◆ Passage ◆
• • •
Buddhist monks walking for peace are what beleaguered America needs right now

They waited on the grassy shoulder of Veterans Parkway in Fayetteville. They waited on foot and in lawn chairs, seated in sedans and standing atop the beds of trucks. They waited outside homes and on sidewalks along storefronts.
They were waiting for the Buddhist monks. It wasn’t clear exactly when the monks would arrive — some time around 10:30 a.m., according to the Instagram announcement — but it wasn’t like a movie screening or a football game. The monks were walking. They would arrive when they arrived. There was something Zen-like about the situation: You just had to be present.
I went to Fayetteville on Dec. 29 to photograph the walking monks for the AJC. There were hundreds of onlookers on the highway, and thousands more in the mixed-used development Trilith, where the monks had planned a lunch stop. Though I knew there would be some curious onlookers, I hadn’t anticipated the size of the crowds — or the excitement. I hadn’t realized the power of what the monks were bringing: hope.
The group of about two dozen set off from Fort Worth, Texas en route to Washington, D.C., on Oct. 26, on a mission to promote peace. They have become a viral sensation.
The group has more than 770,000 followers on Instagram, and their loyal dog Aloka, who has his own account and a dedicated hashtag, #AlokaThePeaceDog, has 162,000. The unassuming monastics, clad in orange robes and carrying flowers, have ambled directly into the conscience of the nation. “You are spreading love in a country that is desperate for it,” a social media user commented on a recent Instagram post.
• • •
◆ Instructions ◆
• a. According to the article on the walking monks, why was the monks' arrival time in Fayetteville uncertain? Answer in one to three sentences.
• b. In the article on the walking monks, on what date did the group set off from Fort Worth, Texas?
The items that come next are separate material and have no connection to the article on the walking monks.

◆ Listed records ◆
• • •
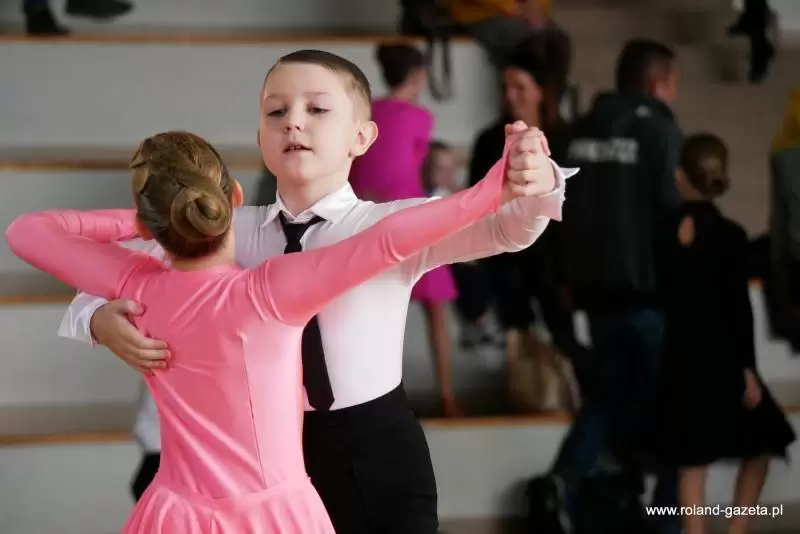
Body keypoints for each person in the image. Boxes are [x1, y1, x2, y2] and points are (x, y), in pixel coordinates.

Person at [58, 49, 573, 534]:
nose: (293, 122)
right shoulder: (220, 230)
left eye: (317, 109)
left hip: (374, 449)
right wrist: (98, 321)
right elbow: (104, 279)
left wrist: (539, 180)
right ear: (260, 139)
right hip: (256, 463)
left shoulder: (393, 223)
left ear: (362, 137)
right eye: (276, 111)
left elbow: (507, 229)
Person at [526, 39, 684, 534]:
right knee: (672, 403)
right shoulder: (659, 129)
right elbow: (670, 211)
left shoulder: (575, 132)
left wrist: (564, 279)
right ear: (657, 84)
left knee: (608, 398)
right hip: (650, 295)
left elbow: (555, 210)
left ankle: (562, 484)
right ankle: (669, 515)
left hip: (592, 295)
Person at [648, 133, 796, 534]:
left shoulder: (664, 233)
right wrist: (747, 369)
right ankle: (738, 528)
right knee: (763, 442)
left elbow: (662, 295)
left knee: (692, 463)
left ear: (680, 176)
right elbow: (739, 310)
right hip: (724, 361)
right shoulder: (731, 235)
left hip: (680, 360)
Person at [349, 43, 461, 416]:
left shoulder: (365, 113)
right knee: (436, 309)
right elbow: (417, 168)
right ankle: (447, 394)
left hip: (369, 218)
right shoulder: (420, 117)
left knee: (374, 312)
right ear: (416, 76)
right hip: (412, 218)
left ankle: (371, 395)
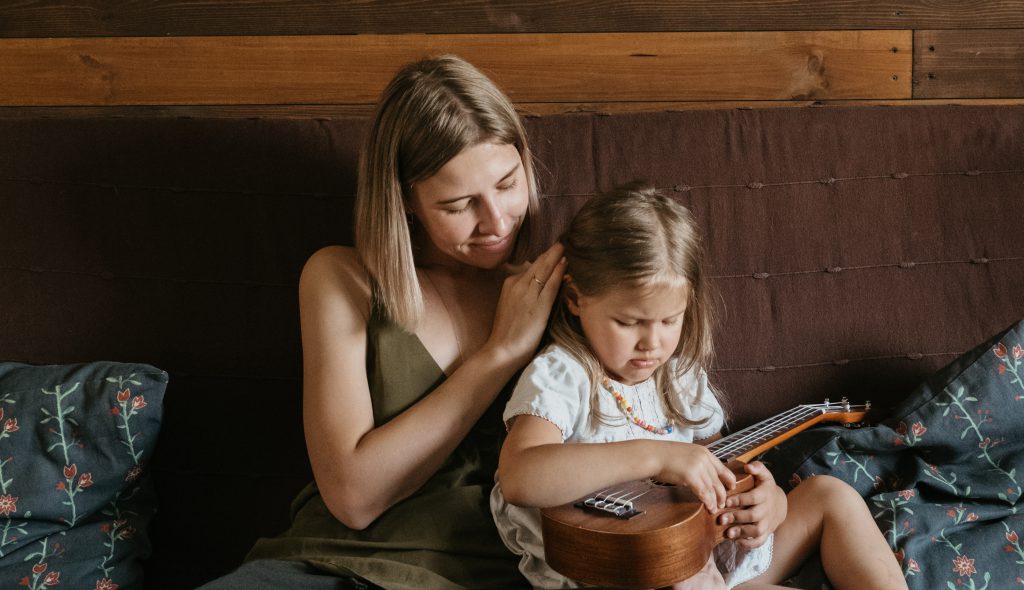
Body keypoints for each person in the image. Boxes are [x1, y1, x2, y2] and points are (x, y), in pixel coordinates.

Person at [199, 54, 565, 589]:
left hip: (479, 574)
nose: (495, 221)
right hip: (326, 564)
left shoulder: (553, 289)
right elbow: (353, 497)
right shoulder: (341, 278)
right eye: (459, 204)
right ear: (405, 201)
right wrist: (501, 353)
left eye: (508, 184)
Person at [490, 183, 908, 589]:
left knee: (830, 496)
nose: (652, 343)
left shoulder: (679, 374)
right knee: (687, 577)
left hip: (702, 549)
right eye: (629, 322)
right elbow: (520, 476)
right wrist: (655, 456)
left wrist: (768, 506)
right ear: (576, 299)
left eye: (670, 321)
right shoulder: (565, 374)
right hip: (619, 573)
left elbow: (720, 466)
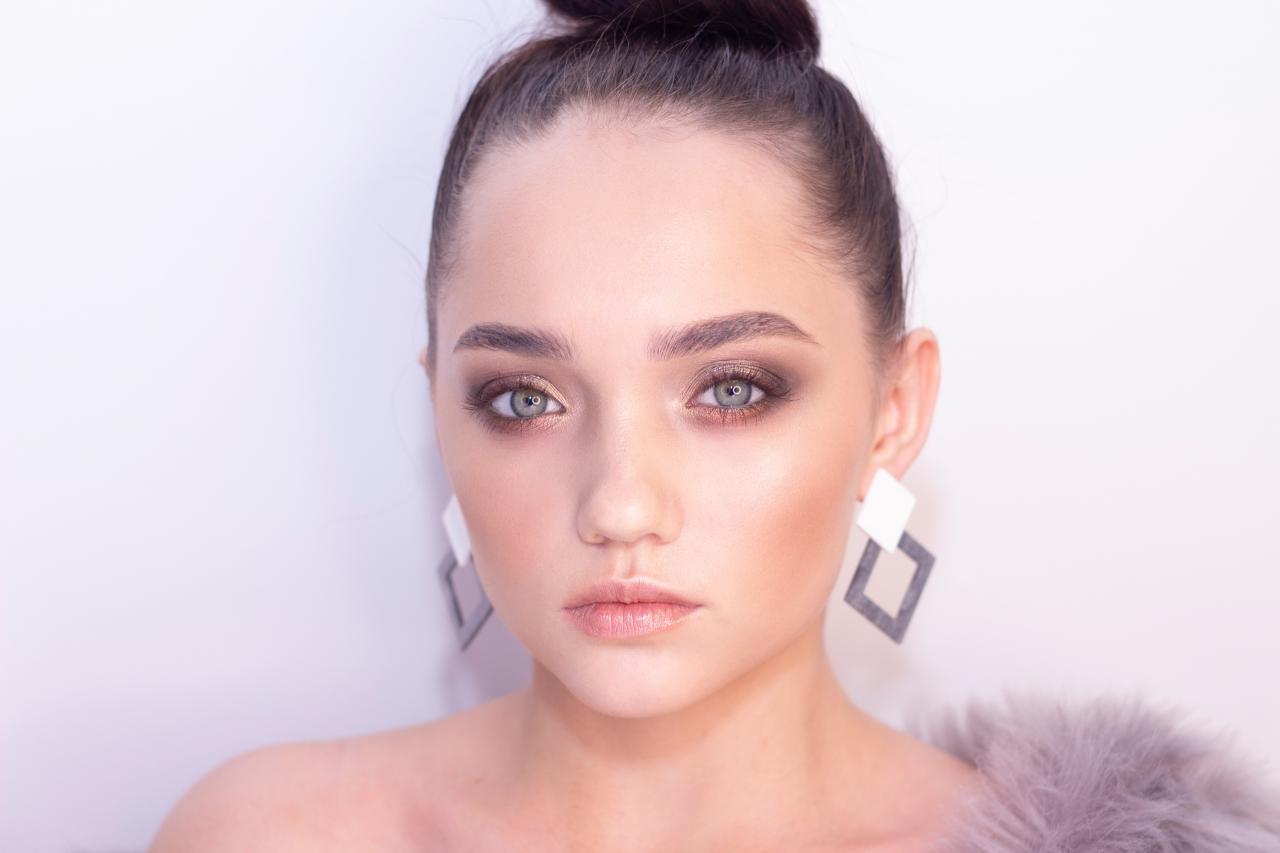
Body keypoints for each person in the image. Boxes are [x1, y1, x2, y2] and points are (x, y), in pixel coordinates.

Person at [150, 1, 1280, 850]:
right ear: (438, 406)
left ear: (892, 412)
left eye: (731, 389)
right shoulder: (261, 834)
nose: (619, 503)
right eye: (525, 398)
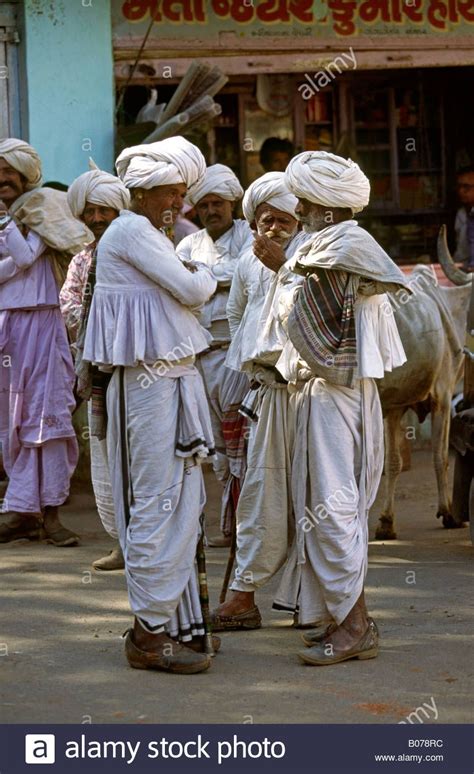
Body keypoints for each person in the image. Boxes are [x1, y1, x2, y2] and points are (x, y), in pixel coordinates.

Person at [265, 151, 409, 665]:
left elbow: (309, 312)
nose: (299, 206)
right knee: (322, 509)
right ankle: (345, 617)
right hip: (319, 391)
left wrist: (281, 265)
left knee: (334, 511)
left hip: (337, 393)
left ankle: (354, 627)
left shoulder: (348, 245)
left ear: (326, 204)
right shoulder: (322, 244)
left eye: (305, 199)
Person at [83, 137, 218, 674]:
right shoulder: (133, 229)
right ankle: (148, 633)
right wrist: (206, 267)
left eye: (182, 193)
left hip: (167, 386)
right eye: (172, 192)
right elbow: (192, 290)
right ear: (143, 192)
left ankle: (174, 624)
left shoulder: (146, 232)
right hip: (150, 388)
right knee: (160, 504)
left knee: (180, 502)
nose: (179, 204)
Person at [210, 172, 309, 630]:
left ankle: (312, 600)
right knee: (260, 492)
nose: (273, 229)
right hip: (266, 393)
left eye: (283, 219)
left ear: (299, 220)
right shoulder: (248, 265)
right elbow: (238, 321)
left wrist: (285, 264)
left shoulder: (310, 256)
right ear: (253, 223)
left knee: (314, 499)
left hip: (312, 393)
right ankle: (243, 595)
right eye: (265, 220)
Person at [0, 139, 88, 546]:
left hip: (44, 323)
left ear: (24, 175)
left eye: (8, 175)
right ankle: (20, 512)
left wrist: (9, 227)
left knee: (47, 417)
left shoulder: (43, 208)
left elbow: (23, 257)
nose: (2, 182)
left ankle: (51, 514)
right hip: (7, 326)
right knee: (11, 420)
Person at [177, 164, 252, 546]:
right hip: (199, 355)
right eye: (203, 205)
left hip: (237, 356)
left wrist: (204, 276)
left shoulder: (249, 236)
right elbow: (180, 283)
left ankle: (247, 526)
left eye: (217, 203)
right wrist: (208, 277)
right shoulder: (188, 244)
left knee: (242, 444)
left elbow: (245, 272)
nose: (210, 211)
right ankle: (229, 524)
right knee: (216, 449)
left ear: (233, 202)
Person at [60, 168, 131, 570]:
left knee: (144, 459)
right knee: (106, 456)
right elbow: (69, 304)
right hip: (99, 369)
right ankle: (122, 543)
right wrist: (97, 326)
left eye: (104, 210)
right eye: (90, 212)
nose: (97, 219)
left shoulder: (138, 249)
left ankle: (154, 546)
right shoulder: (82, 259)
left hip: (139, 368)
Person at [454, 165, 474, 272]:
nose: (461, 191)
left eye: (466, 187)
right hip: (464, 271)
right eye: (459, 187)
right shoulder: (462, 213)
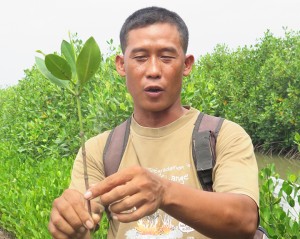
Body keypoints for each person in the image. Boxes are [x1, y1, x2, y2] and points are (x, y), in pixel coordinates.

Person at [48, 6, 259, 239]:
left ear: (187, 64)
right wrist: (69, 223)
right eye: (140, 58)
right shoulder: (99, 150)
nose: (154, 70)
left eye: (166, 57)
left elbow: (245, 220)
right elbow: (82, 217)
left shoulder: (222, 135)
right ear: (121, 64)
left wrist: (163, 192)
• • •
◆ Outputs by task ◆
• a. The monks were traveling on foot, so they would arrive when they arrived. Unlike a movie screening or a football game, their arrival could not be fixed to an exact time. The Instagram announcement gave only an approximate time of around 10:30 a.m.

• b. Oct. 26